The city is already spending more than ever on pension contributions for its retirees – nearly $1.1 billion, which is nearly 20 percent of the city's general fund, according to a recent report from L.A.'s Interim Chief Administrative Officer Richard Llewellyn.

Costs have approximately doubled over the past decade as a wave of baby boomers retired and are now living longer on the generous pensions they were promised. The city expects another wave of retirement in the coming years, coupled with higher health care costs. The news of a lackluster investment forecast adds yet another financial obstacle.

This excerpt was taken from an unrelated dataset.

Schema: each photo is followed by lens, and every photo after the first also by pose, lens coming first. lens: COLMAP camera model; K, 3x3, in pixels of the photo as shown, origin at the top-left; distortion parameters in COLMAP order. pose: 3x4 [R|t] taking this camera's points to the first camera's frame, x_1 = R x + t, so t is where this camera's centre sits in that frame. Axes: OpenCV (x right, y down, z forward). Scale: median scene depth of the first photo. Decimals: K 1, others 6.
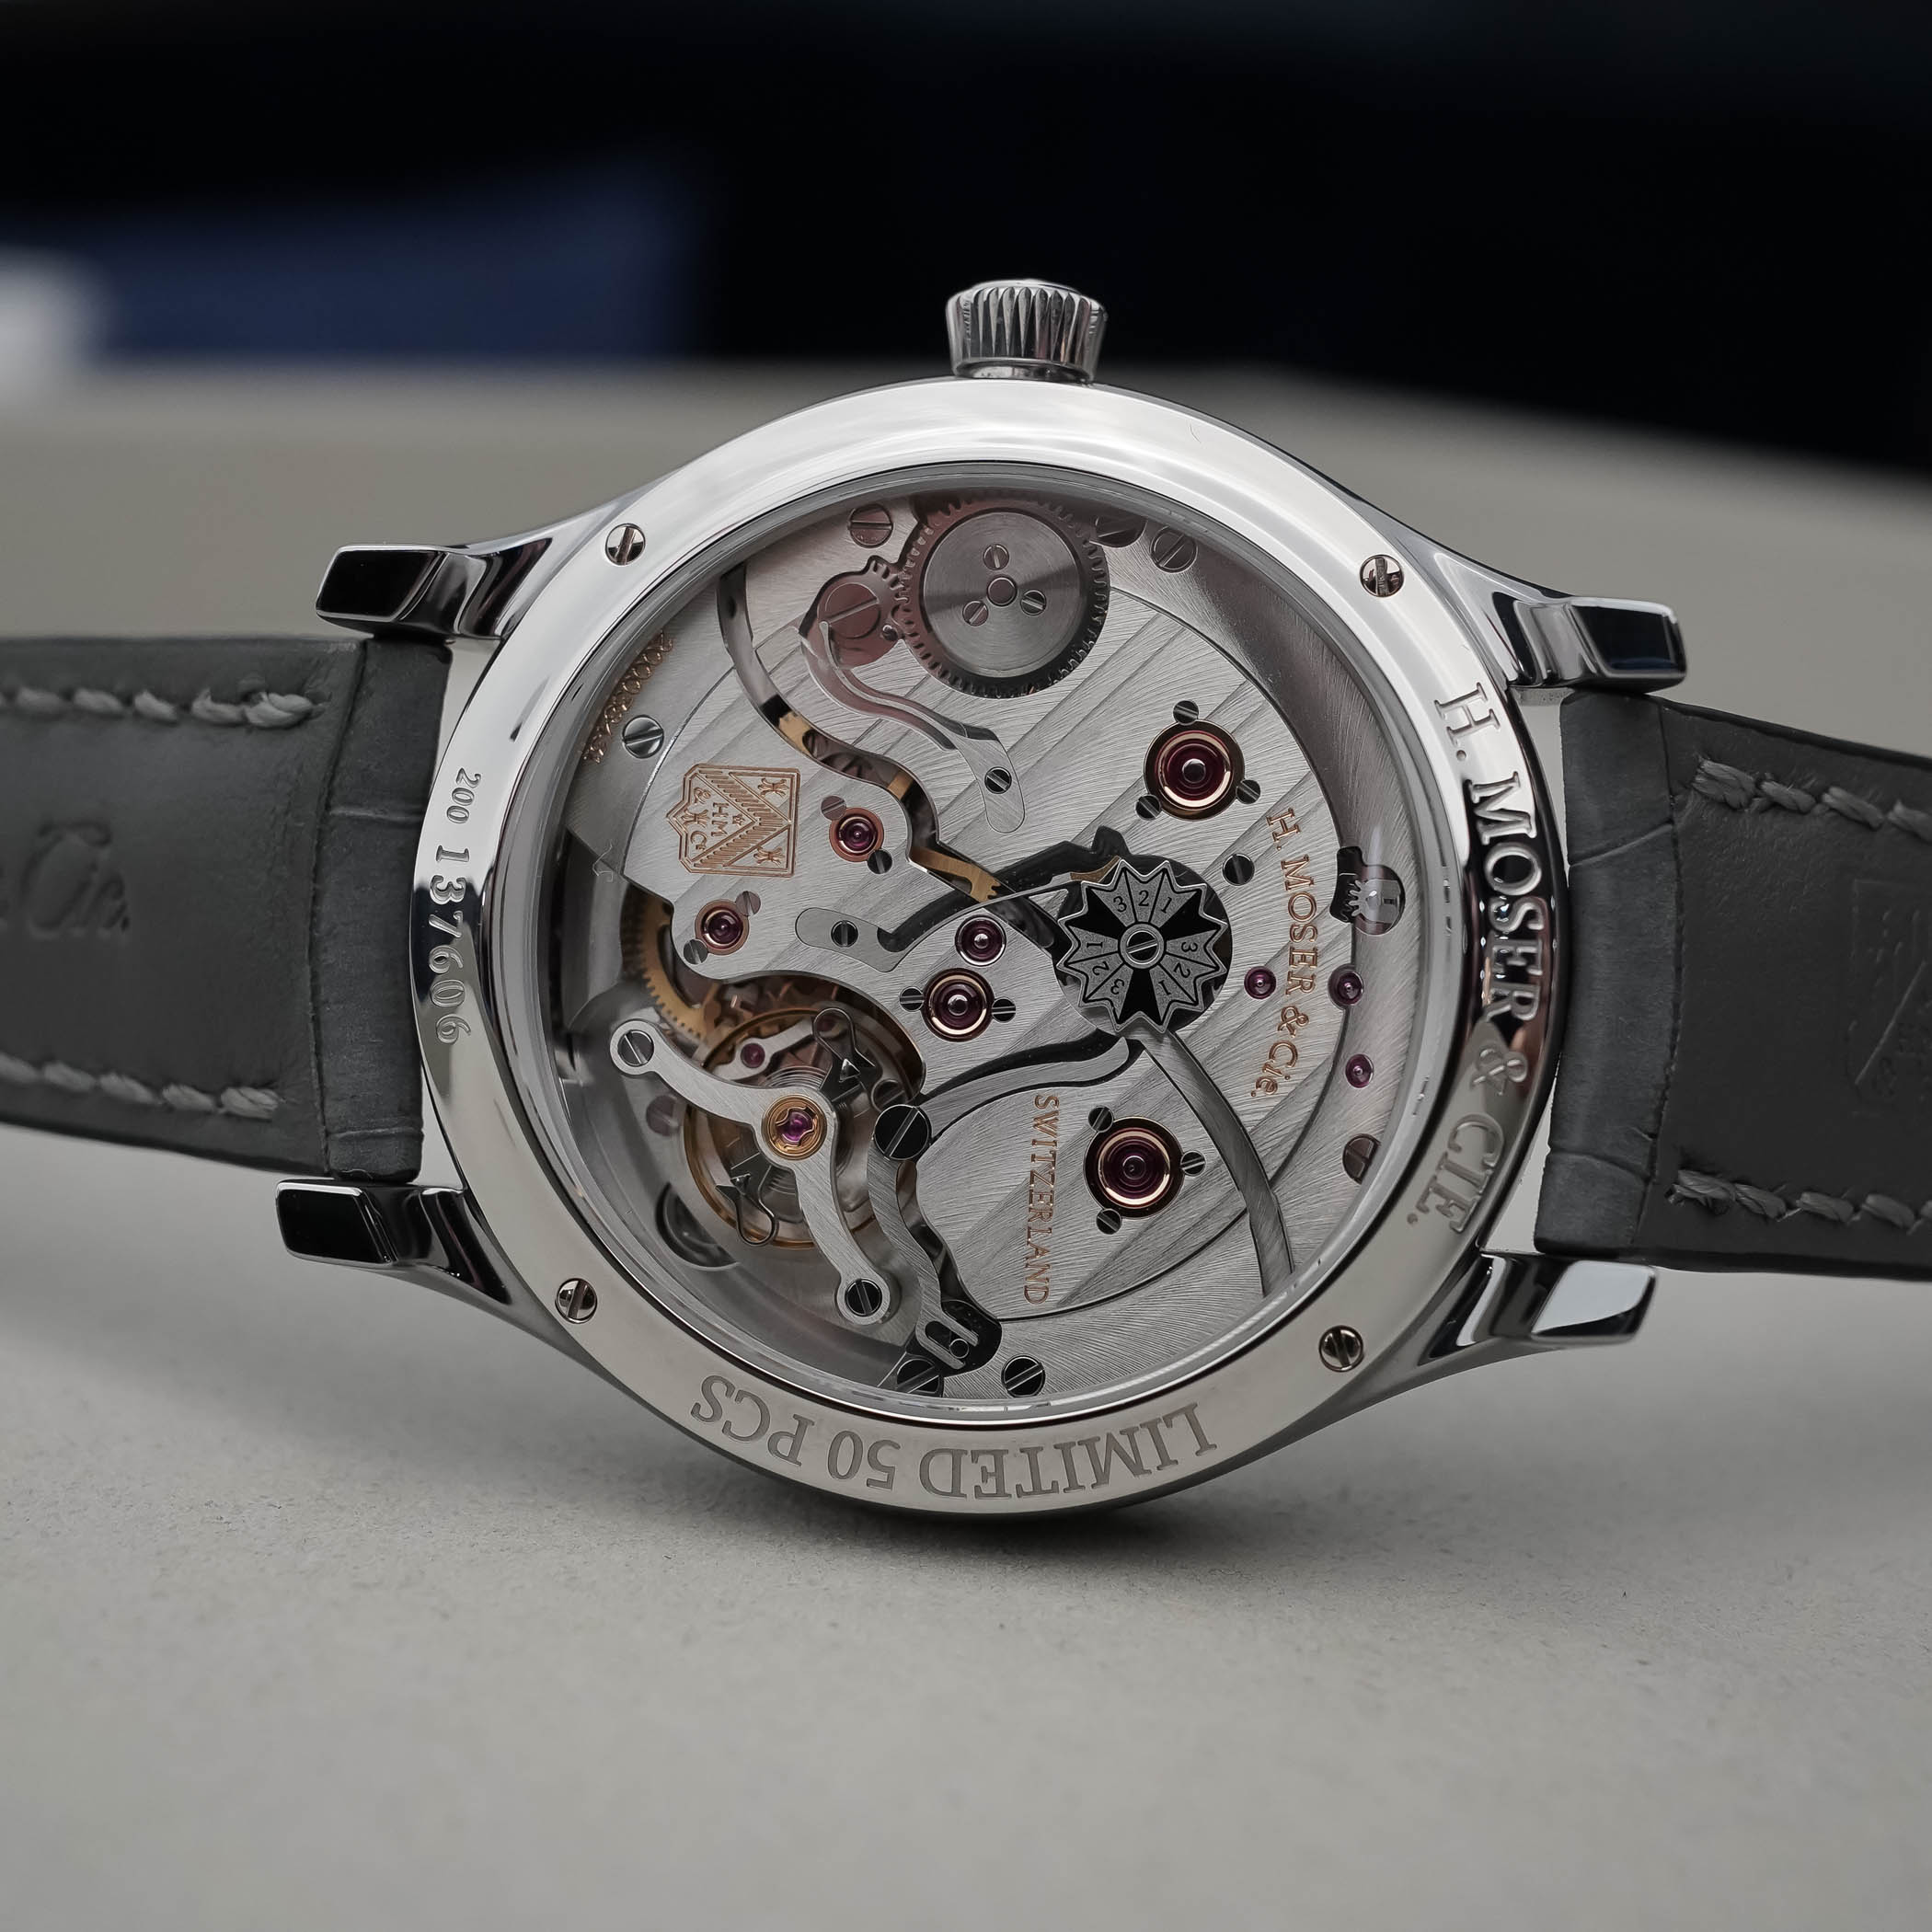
lens RADIAL K [[5136.7, 0, 965.5], [0, 5136.7, 720.0], [0, 0, 1]] dist [-0.010320, 0.187584]
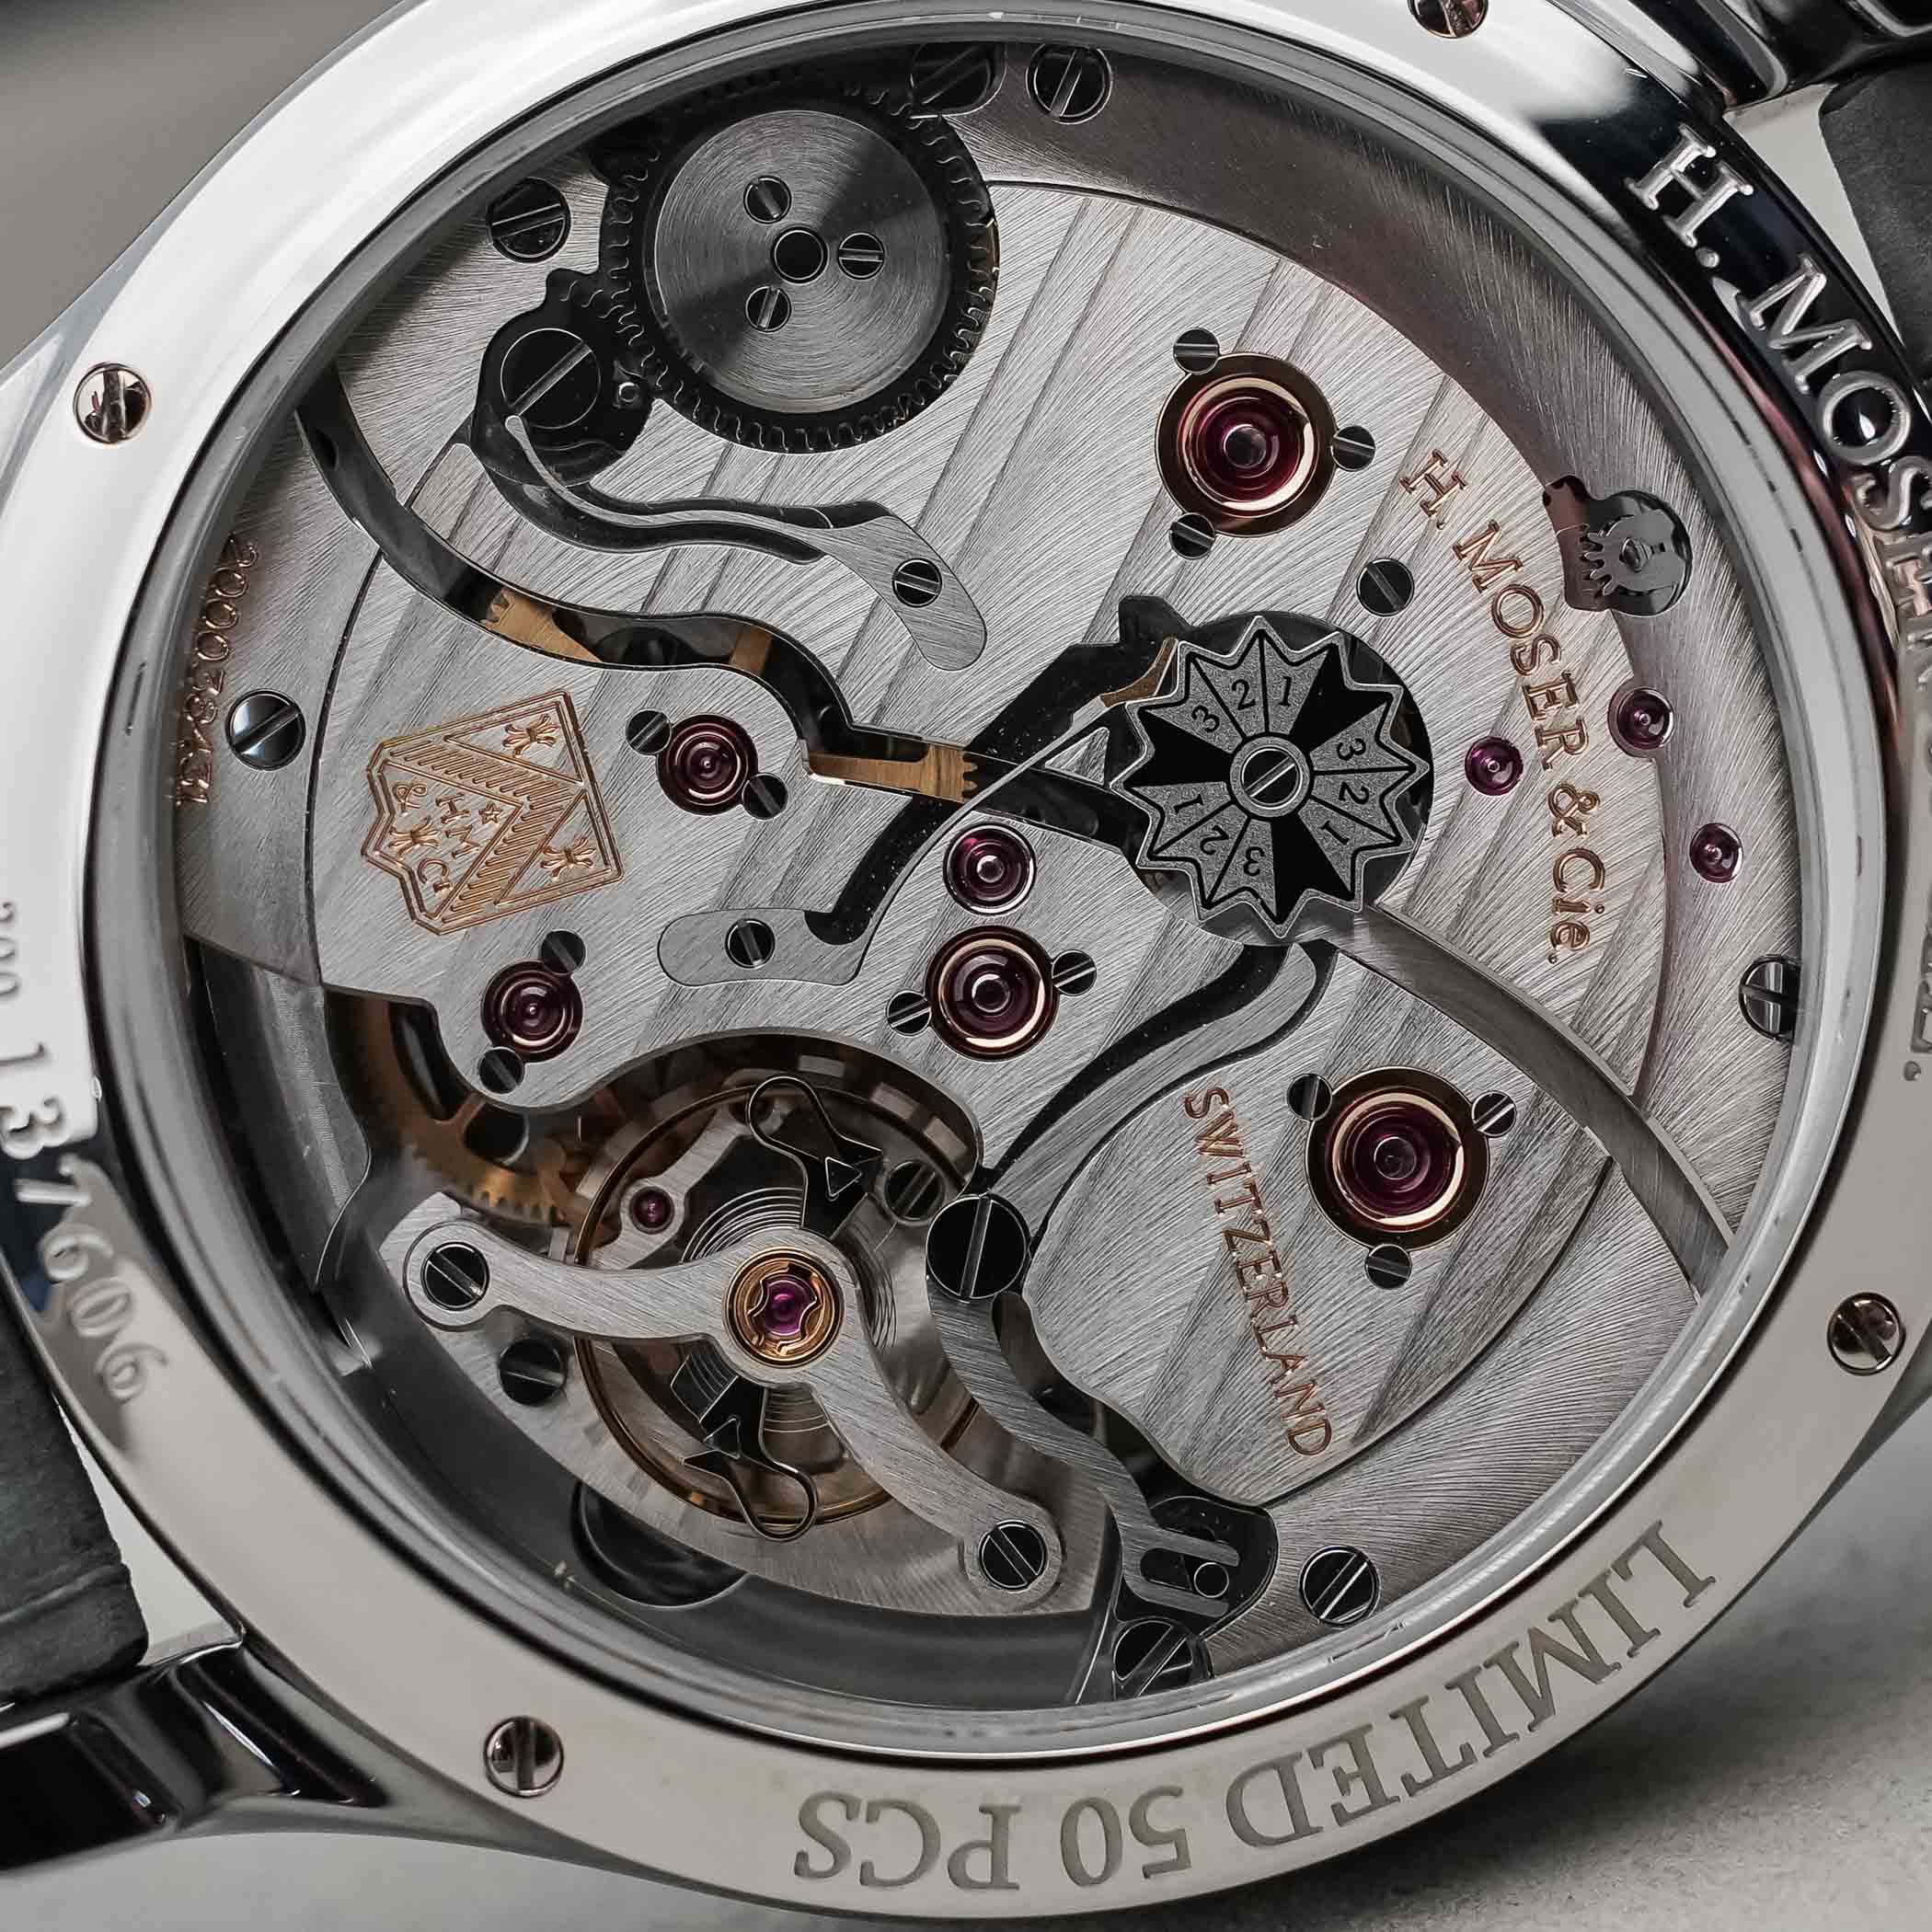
lens RADIAL K [[5136.7, 0, 965.5], [0, 5136.7, 720.0], [0, 0, 1]] dist [-0.010320, 0.187584]
pose [[0.925714, -0.338973, 0.167782, -0.086064], [0.333120, 0.940793, 0.062760, -0.007123], [-0.179122, -0.002206, 0.983824, 0.463842]]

L.A.'s pension funds, known as LACERS (Los Angeles City Employees Retirement System) and the LAFPP (Los Angeles Fire and Police Pension) currently have a rate of return of about 7.5 percent, but representatives from both funds told the city's Budget and Finance Committee they expect the rate of return to decline to about 6.5 percent over the next decade.

Ray Ciranna, general manager of the Department of Fire and Police Pensions, told the committee the expectations come from capital market assumptions on how public pension funds will perform.

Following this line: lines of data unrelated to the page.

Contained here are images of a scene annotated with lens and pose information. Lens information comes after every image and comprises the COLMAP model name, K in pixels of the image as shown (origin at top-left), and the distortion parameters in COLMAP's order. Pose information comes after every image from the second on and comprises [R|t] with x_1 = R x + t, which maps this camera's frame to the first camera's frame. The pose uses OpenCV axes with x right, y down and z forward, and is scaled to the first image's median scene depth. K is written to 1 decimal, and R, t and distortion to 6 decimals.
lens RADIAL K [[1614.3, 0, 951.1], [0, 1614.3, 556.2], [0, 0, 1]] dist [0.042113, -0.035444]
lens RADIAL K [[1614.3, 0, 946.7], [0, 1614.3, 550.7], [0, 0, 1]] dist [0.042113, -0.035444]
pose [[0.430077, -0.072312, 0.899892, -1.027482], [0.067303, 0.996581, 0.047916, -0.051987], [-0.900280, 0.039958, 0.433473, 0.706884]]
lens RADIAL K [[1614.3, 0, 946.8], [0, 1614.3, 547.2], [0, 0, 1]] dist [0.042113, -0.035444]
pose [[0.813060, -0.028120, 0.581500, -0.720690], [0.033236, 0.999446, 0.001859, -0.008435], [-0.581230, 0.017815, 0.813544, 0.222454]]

"Most of the larger money managers are looking at a capital market that is trending downward overall. And these are the headwinds that we are facing as we move forward," he said.

Any investment declines would force the city to increase its contributions to compensate for the loss, said Thomas Moutes, general manager of LACERS.

"While we certainly do not want to burden the city's general fund with a higher contribution rate in the coming years, our fiduciary responsibility to our members requires that we ensure the city contribute adequate amounts to keep the benefit promises to tens of thousands of active and retired city employees," Moutes said.

Llewellyn estimates the city would pay an additional $100 million a year in pension costs if the rate of return fell by just 0.25 percent.

Both Moutes and Ciranna said they expect mortality rates to further push up costs.

"People are living longer, which is a good thing. But with folks in our plan, if they retire at 55 and live another 25-30 years that does weigh heavy on the system," Ciranna said.

LACERS and LAFPP each has a board of trustees that decides whether to lower the assumed rate of return. LACERS' board will meet in July.

If the assumed rate of return drops, the city would not need to act until the 2018-19 fiscal year, Moutes said.